There isn’t one neat and tidy definition of failure to thrive (FTT) in medicine, though it is usually defined using one of two parameters. The first is normative. It compares a particular child’s growth with the growth of other children his age. This is what is meant by the percentile rank on a growth chart. A rank of 25 percentile in length for a seven-month old means that if 100 babies where lined up side by side from the shortest to the longest, that seven-month old would be 25th from the short end, with 75 babies being longer.

The other method is longitudinal and compares the child to himself over time. Knowing the expected changes in length, weight, and head size through infancy, we ask: Is this child meeting those expectations? So a small baby when compared to others might be growing well over time while remaining “small,” while a baby who was quite large at birth might still be in the middle percentile a few months later because of sluggish growth due to a serious illness.

Roughly speaking, the concern of failure to thrive comes up when a child falls two or more percentile groupings on a growth chart over a fairly brief time span, is on the very bottom percentile, or grows inadequately over time. Faced with one of those three situations, it is now up to the health care provider to explain FTT. Which children are small but perfectly healthy? Which children were born large and to small parents and are falling in the growth charts as they slowly assume their smaller genetic destiny (which happens in the first few years of life)?
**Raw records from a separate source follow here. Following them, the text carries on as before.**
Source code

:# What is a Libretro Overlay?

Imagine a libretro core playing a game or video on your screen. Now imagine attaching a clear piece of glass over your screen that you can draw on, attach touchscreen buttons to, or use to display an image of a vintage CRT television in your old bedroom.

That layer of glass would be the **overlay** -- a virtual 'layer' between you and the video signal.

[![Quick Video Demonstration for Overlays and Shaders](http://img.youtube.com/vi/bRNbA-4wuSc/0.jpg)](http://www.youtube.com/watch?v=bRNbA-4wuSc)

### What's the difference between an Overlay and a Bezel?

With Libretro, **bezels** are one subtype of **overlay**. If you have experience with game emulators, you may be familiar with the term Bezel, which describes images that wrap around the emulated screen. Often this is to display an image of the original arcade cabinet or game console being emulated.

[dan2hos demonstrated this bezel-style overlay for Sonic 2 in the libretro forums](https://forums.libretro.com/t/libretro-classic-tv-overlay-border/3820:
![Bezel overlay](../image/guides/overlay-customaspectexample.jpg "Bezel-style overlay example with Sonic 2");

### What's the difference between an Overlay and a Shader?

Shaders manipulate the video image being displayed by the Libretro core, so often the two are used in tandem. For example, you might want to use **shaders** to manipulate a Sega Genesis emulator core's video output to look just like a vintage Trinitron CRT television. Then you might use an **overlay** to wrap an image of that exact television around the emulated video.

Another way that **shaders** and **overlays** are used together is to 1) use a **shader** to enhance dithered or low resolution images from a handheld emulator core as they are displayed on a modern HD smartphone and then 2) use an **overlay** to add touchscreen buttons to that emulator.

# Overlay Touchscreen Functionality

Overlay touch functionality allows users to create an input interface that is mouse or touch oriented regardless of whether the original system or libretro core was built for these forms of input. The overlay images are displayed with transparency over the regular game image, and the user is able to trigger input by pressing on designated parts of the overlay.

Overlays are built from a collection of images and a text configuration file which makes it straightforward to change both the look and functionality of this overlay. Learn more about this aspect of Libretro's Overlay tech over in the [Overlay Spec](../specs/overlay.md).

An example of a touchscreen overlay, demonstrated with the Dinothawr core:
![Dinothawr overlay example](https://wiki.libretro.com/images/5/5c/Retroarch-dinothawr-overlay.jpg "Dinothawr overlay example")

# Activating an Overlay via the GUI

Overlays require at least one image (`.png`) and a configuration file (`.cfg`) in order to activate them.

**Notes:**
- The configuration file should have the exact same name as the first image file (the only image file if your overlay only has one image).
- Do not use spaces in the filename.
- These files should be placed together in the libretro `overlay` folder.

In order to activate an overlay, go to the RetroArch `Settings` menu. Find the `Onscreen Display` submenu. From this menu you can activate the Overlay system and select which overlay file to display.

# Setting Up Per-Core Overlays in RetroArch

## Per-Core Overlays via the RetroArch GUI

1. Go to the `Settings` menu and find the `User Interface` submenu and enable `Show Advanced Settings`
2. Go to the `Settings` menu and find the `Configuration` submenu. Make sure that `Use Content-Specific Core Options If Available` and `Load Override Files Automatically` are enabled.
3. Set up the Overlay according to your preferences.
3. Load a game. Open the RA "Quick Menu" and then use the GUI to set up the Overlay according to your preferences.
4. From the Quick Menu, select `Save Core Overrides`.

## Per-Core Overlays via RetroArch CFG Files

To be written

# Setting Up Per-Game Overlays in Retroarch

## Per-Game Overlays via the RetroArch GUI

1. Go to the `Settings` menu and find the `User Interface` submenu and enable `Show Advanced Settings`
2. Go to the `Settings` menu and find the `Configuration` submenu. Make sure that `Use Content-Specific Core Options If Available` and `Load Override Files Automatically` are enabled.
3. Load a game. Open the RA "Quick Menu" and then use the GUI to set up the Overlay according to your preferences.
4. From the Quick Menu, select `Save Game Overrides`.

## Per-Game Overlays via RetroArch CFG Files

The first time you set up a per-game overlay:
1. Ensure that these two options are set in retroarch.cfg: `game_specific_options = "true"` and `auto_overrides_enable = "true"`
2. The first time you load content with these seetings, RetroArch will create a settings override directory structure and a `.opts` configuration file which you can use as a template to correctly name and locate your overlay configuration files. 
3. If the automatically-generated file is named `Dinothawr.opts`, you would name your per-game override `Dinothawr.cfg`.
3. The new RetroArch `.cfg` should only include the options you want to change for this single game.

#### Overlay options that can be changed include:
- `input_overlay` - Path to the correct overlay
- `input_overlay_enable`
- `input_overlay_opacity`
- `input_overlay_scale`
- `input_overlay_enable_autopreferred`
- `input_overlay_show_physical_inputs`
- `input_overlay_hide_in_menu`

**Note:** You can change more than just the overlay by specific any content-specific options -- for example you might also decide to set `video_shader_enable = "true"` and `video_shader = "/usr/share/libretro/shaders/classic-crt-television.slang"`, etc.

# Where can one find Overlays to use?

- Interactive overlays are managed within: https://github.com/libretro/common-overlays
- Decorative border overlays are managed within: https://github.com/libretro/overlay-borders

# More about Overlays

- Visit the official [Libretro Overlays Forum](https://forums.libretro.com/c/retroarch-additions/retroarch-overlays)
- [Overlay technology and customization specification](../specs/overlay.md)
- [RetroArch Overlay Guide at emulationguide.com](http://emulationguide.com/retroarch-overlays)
For which children does poor growth reflect a serious illness? As opposed to extensive lab testing, most of the clues usually come by asking a series of questions and performing a thorough physical exam.

Causes of Failure to Thrive

The causes will ultimately fall into one of four categories:

  • Not enough calories are being consumed. Reasons for this range from a cleft lip/palate with the wrong feeding apparatus to extreme poverty, to chaotic feeding due to caretaker mental illness or substance abuse, to mistaken beliefs by the parents that children should not eat foods that will make them “fat.”
  • Calories are taken in but not kept in or properly absorbed by the gut. Chronic diarrhea, severe reflux, celiac disease and cystic fibrosis all fit into this category.
  • The body’s need for calories is increased and the demand cannot be met. Children with certain heart diseases, lung diseases, hyperthyroidism and cancer can fit into this situation.
  • The body cannot use the available calories properly. Diabetes and certain liver and kidney diseases fit here.
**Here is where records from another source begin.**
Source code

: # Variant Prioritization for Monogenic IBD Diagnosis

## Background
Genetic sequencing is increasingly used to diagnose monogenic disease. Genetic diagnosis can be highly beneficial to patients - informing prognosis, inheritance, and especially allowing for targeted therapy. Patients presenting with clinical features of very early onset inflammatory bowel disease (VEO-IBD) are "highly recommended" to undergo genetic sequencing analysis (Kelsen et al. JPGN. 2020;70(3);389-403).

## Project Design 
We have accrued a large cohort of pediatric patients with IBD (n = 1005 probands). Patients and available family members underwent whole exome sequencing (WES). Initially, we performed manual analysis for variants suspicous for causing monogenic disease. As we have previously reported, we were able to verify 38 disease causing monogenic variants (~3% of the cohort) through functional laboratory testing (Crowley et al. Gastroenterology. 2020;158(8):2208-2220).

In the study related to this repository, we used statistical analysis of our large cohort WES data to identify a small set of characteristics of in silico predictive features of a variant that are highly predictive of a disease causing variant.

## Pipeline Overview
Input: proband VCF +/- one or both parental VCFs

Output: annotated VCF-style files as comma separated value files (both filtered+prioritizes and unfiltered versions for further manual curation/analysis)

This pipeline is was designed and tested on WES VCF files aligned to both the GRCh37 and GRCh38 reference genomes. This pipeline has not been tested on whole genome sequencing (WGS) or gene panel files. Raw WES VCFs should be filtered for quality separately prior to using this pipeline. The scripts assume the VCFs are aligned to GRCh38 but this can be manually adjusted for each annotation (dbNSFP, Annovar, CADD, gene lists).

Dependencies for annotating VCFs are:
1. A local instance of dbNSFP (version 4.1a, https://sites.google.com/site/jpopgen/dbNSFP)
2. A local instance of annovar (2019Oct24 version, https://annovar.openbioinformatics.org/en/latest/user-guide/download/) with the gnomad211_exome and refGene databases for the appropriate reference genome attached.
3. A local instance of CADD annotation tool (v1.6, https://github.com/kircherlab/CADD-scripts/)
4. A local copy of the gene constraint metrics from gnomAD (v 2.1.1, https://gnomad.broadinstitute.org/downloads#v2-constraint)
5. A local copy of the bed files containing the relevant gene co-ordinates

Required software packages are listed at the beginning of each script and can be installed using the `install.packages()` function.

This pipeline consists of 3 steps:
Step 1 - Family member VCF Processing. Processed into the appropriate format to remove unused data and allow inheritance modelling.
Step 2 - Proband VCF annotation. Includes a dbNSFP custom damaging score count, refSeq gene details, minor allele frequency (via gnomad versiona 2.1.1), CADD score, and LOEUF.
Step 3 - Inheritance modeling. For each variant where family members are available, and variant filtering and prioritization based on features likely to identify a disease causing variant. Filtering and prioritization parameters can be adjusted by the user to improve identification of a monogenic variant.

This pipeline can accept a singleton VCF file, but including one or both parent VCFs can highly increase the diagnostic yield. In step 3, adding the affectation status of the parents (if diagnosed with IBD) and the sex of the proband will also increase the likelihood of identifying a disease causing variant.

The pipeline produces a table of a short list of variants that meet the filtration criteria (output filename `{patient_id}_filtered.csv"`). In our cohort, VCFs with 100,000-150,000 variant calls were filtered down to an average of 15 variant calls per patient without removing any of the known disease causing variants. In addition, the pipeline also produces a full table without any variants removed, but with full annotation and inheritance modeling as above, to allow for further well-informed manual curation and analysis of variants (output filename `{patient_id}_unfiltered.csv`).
Ideally, after the medical history and physical exam are completed, only a few lab tests make sense, though there are scores that could be done. Often, a general blood test looking for hidden infections and anemia and a urine test screening for infections of the urinary tract and other kidney problems are the only initial tests done, with further testing depending upon the suspected causes. Only very rarely does this testing require hospitalization.

Treatment Options

The treatment is a two-pronged approach. The first involves treating any medical causes and intervening in any psychosocial ones. Yet regardless of the causes, there is an inadequately nourished child at stake and the second effort is always to renourish that child. This can be as simple as educating parents about misguided feeding practices to assembling an entire team of doctors, nutritionists, and social service workers to address a complicated situation. The end goal is always a thriving, healthy, growing child.